—Want the FULL story of the MASS MoCA mess? Geoff Edgers of the Boston Globe is you man. His 3,500 words on the subject, plus narrated slide show of the installation- and de-installation-in-progress, are here. The thing that bothers me most about Debacle Büchel is the financial and reputational damage to an institution that has been such a positive, creative and supportive force for the artworld and for artists since it opened in 1999.
—Maybe the concept of the Global Museum—intended to share the art, build “the brand” and exploit the collection as cash cow—is not all it’s cracked up to be. John Varoli of Bloomberg reports:
The State Hermitage Museum…said it is closing its branch in London because of funding problems and rising exhibition costs. The five Hermitage Rooms opened in November 2000 in the 18th- century Somerset House next to the Thames, sharing space with the Courtauld Institute of Art. (At this writing, I could find no evidence of this planned closure on the websites of the Hermitage or the Courtauld Institute.)
The Hermitage hasn’t been much of a presence lately at another of its outposts, the Guggenheim Hermitage in Las Vegas. The last Hermitage show left the building in September 2006. The current show in the Las Vegas facility, Modern Masters from the Guggenheim Collection, opened at the end of July and holds the fort until the end of April.
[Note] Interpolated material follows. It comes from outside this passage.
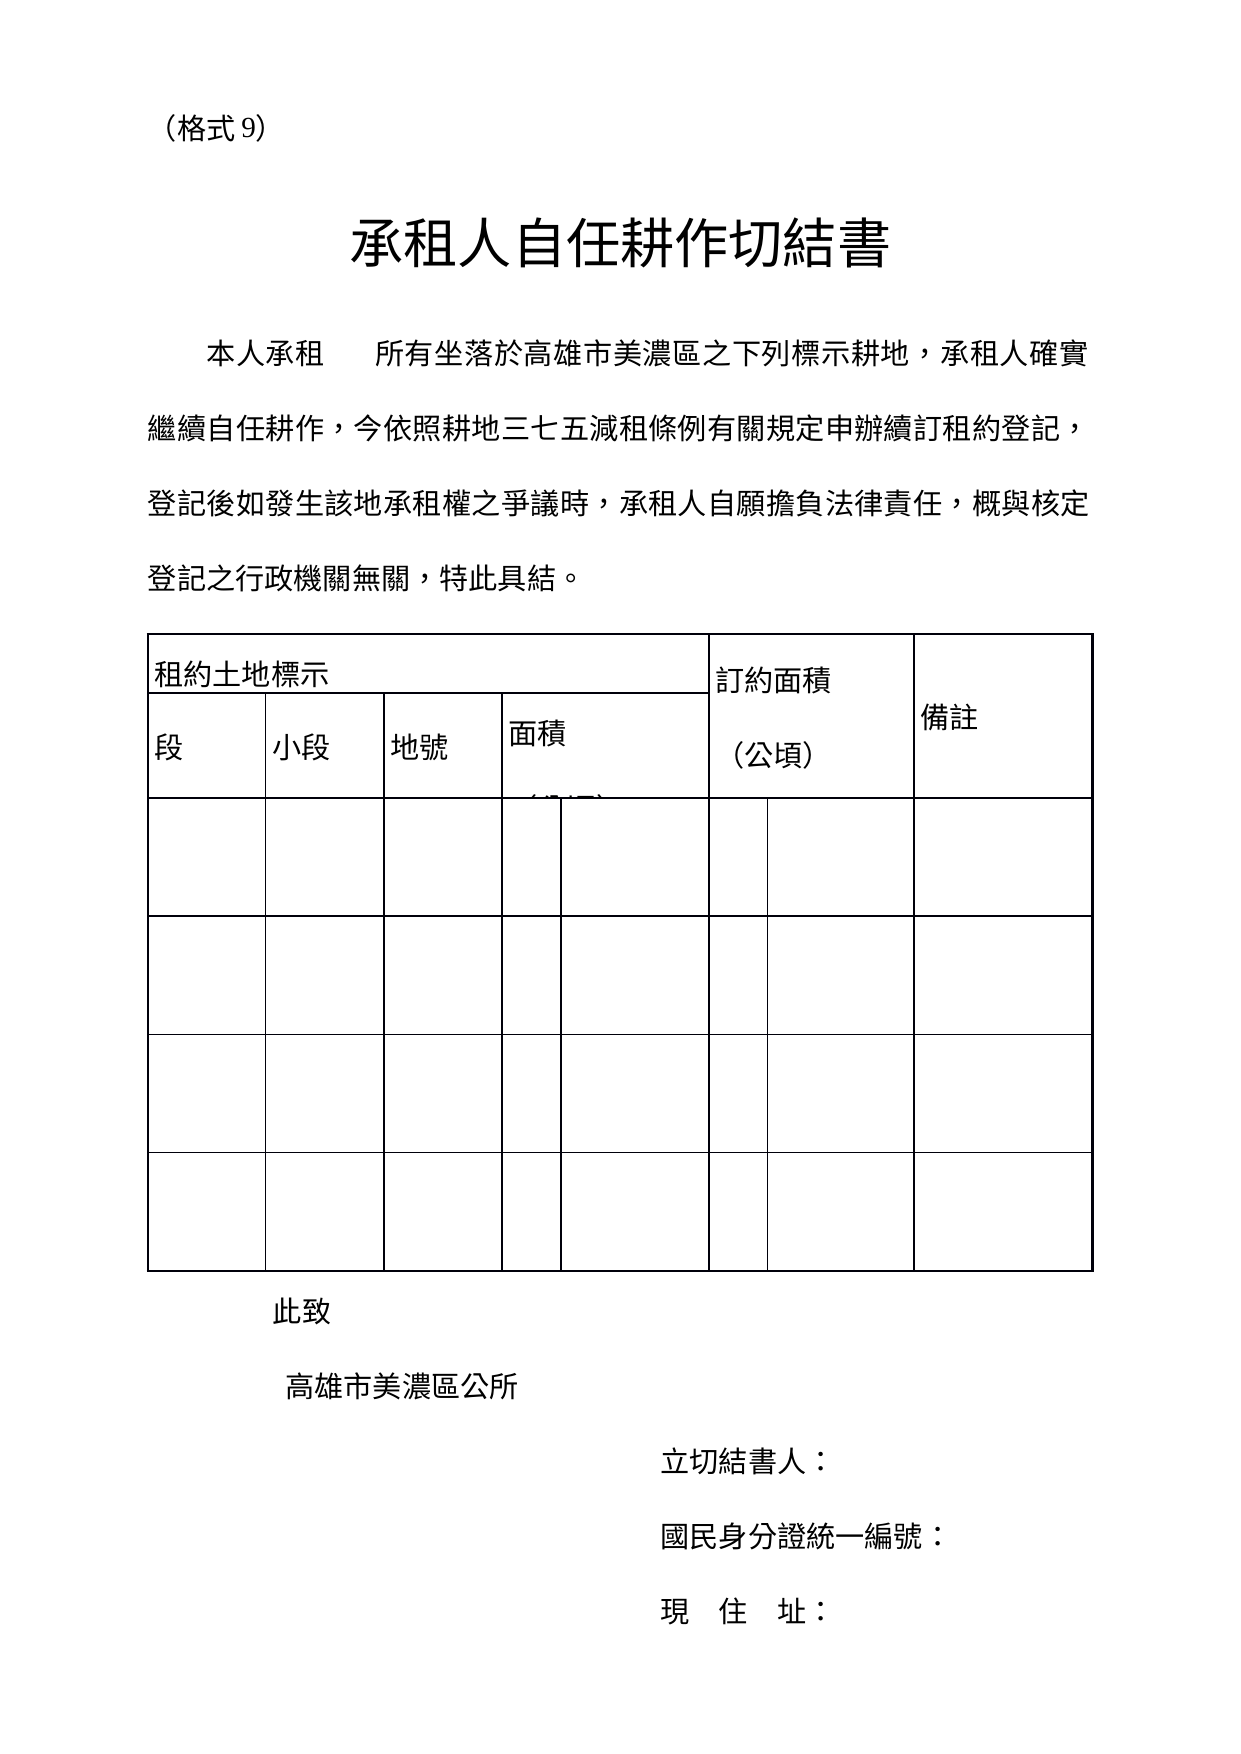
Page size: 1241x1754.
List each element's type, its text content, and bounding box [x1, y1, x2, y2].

—In other London-Russian news, the Hermitage, Pushkin, Tretyakov, and State Russian museums are concerned that works to be loaned to an upcoming Royal Academy exhibition could be seized by claimants. Charlotte Higgins of the Manchester Guardian reports:
The British government has been asked by the RA to send a letter to the Russian authorities assuring them that the works loaned to the UK will be protected from seizure by companies with a financial claim against the Russian state….Legislation is in progress, and should come into effect early next year, according to a spokesman for the Department for Culture, Media and Sport (DCMS), though it will probably not have received royal consent by the time the exhibition opens in January.